Europe’s sovereign debt and banking crisis has now reached the point of no return. Recently, it has become abundantly clear that both Spain and Greece are now in a depression, which given their respective debt mountains renders servicing and repaying that debt impossible. The ECB is likely considering another helicopter drop of liquidity in the form of a further round of LTRO, but frankly all it does is buy a little time. Indeed, at this stage it is akin to giving a patient with two broken legs another shot of morphine; it dulls the pain for a few hours, but the excruciating pain of the busted limbs soon returns. More LTRO would make a very bad situation even worse, if that is possible. Europe’s banks, especially those in the south, are over-leveraged, and their governments have run out of buyers for their debt.

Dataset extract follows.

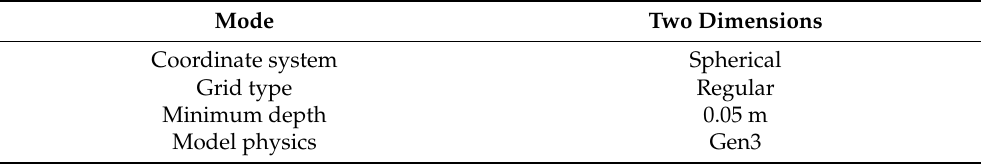
Table 3. Basic set of the SWAN model.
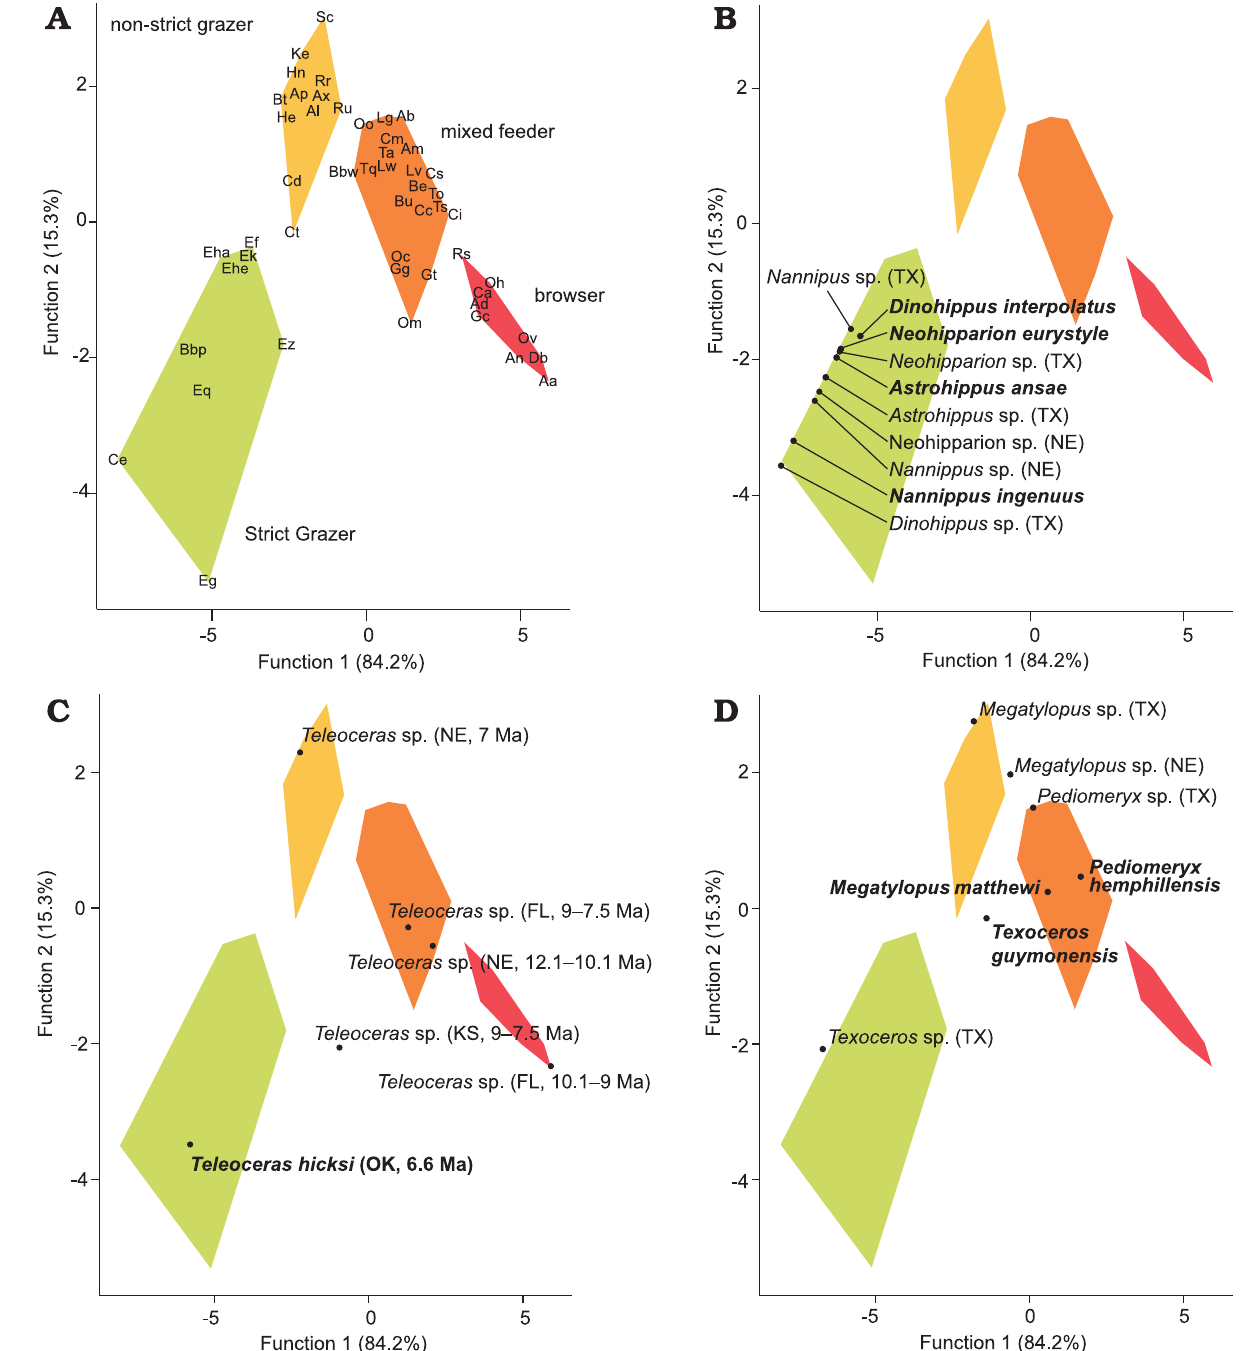
Fig. 3. Mesowear discriminant function analysis for Optima Local Fauna (Miocene, late Hemphillian, Oklahoma, USA) artiodactyls and perissodactyls com­ pared to closely­related taxa from other Miocene sites from North America and modern taxa (see Material and methods). A . Modern taxa (data from Fortelius and Solounias 2000; Rivals et al. 2007; Fraser and Theodor 2013; Schulz and Kaiser 2013; Taylor et al. 2014; Jones and DeSantis 2017; Mihlbachler et al. 2018). B . Equidae. C . Teleoceras . D . Artiodactyla. Abbreviations: Aa, Alces alces ; Ab, Alcelaphus buselaphus ; Ad, Antidorcas marsupialis ; Al, Alcelaphus lichtensteinii ; Am, Aepyceros melampus ; An, Antilocapra americana ; Ap, Axis porcinus ; Ax, Axis axis ; Bbp, Plains bison Bison bison ; Bbw, Wood bison Bison bison ; Be, Boocercus euryceros ; Bt, Boselaphus tragocamelus ; Bu, Budorcas taxicolor ; Ca, Capreolus capreolus ; Cc, Cervus canadensis ; Cd, Cervus duvauceli ; Ce, Ceratotherium simum ; Ci, Capra ibex ; Cm, Camelus dromedarius ; Cs, Capricornis sumatraensis ; Ct, Connochaetes taurinus ; Db, Diceros bicornis ; Ef, Equus ferus przewalski ; Eg, Equus grevyi ; Eha, Equus hartmannae ; Ehe, Equus hemionus ; Ek, Equus kiang ; Eq, Equus quagga ; Ez, Equus zebra ; Gc, Giraffa camelopardalis ; Gg, Gazella granti ; Gt, Gazella thomsoni ; He, Hippotragus equinus ; Hn, Hippotragus niger ; Ke, Kobus ellipsiprym­ nus ; Lg, Lama glama ; Lv, Lama vicugna ; Lw, Litocranius walleri ; Oc, Ovis canadensis ; Oh, Odocoileus hemionus ; Om, Ovibos moschatus ; Oo, Ourebia ourebi ; Ov, Odocoileus virginianus ; Rr, Redunca redunca ; Rs, Rhinoceros sondaicus ; Ru, Rhinoceros unicornis ; Sc, Syncerus caffer ; Ta, Tragelaphus angasi ; To, Taurotragus oryx ; Tq, Tetracerus quadricornis ; Ts, Tragelaphus scriptus ; FL, Florida; KS, Kansas; NE, Nebraska; TX,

And so it has come to this. Europe must decide, and the choice is binary. Either each goes their own largely separate ways, or they bite the bullet and have a central treasury, which has the ability to issue their own bonds and collect their own taxes from the whole of the eurozone. Southern Europe wants the latter, for very good reasons (they are basically insolvent/broke); France wants it as well, because their national balance sheet also looks dreadful. However, the north (and especially Germany) is resisting, fearing that financial decisions made out of Brussels will be much more accommodating/liberal than those made in disciplined Berlin.
That said, the latter continue to weigh up the options. Now that a Greek departure from the euro is looking likely, it may be the case that relatively soon Greece will undertake to pay their debts off, but in (massively devalued) drachmas rather than euros. Under review by European creditors are the legal mechanisms whereby a country such as Greece could be made to pay in euros rather than drachmas. Under the Maastrict Treaty, how enforceable would contracts be in the event that Greece leaves the single currency? And if Greece takes this step (pay in drachmas), what is to prevent Spain (which is imploding in a fashion much like Greece) from taking the same decision, namely to pay their debts off in pesetas?Frankly, if Germany has held out until now, it is unlikely to relent any time soon, notwithstanding the financial hit it will take should southern Europe debase their debts by paying in local currencies. Right now, the best bet is on a messy divorce within Europe.